About MarginGlass
True margin, minus the fine print.
MarginGlass started with a spreadsheet Eric built for his own marketplace store, trying to figure out why the same $40 sale sometimes cleared $19 and sometimes cleared $11 — the platform's own settlement reports never broke it down the same way twice. The calculators he found online were either built around the wrong fee schedule, out of date, or just returned a number with no way to check the math behind it.
So he built something better. MarginGlass is a collection of free, no-account- required calculators that show sellers their real margin after Amazon, Etsy, Shopify, Stripe/PayPal, or eBay fees — every line item shown, cited to that platform's own published fee schedule.

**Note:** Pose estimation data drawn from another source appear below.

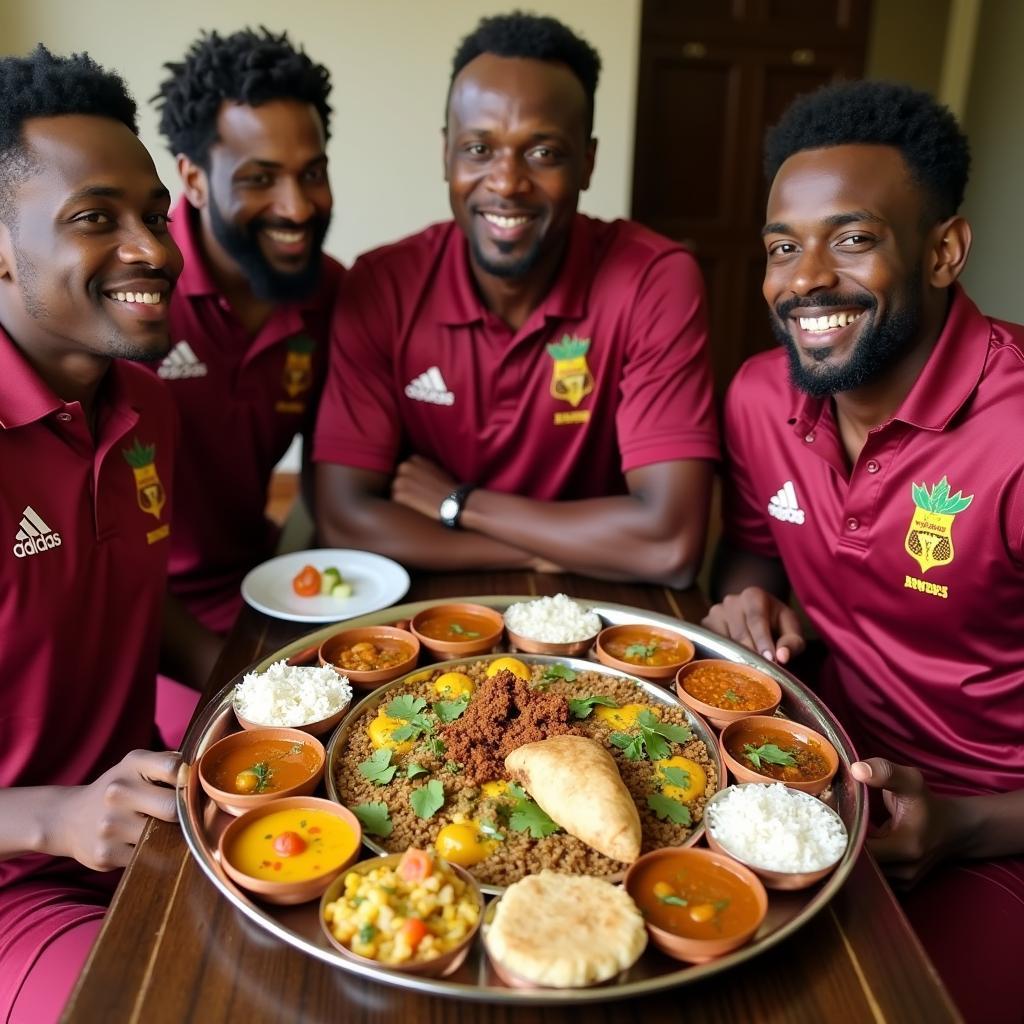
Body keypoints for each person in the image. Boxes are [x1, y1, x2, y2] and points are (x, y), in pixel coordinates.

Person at [703, 80, 1023, 1023]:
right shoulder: (761, 397)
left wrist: (966, 827)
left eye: (851, 239)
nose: (803, 279)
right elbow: (755, 552)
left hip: (991, 830)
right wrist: (748, 602)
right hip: (800, 775)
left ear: (942, 250)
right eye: (780, 248)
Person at [314, 12, 718, 585]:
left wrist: (462, 504)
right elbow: (344, 520)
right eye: (479, 148)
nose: (506, 182)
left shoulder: (655, 278)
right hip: (433, 603)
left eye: (543, 153)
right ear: (446, 154)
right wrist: (536, 553)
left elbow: (669, 545)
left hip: (601, 611)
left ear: (588, 162)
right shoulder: (383, 284)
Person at [0, 47, 183, 1022]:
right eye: (94, 219)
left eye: (153, 214)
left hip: (139, 818)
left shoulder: (147, 406)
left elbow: (133, 598)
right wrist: (54, 816)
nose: (152, 247)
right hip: (16, 880)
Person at [150, 28, 344, 740]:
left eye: (312, 172)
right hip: (146, 620)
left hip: (264, 586)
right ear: (193, 179)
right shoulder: (137, 295)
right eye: (259, 178)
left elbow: (335, 490)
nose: (296, 207)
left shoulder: (330, 297)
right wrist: (235, 672)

Eric has run online storefronts across a few marketplaces and spent more hours than he'd like to admit reconciling settlement reports against what a sale price should have paid out. MarginGlass exists so that reconciliation takes ten seconds instead of a spreadsheet.
Part of the Veraino network of free tool sites.
How it works
Every tool on MarginGlass is grounded in a documented, citable method — a published formula, an authoritative standard, or a well-established model. We don't approximate or invent numbers. If we can't cite a primary source for the logic, we don't publish the tool.
For MarginGlass specifically, that means every calculator is built directly from a platform's own published fee schedule — referral fee tables, fulfillment fee tiers, payment processing rates — re-checked against the live schedule at least once a year, with the review date shown on the tool itself.
Our commitments
- Free, no sign-up required. Every tool on this site is free to use with no account, subscription, or paywall.
- We show our work. Every tool explains its methodology, cites its sources, and surfaces assumptions — so you can verify the logic, not just trust the output.
- Honest about limitations. Where precision is limited or assumptions are required, we say so. Tools compute; they don't replace professional judgment.
- Kept current. Tools that use figures that can change over time carry a “last reviewed” date and are treated as an ongoing maintenance responsibility, not a one-time build.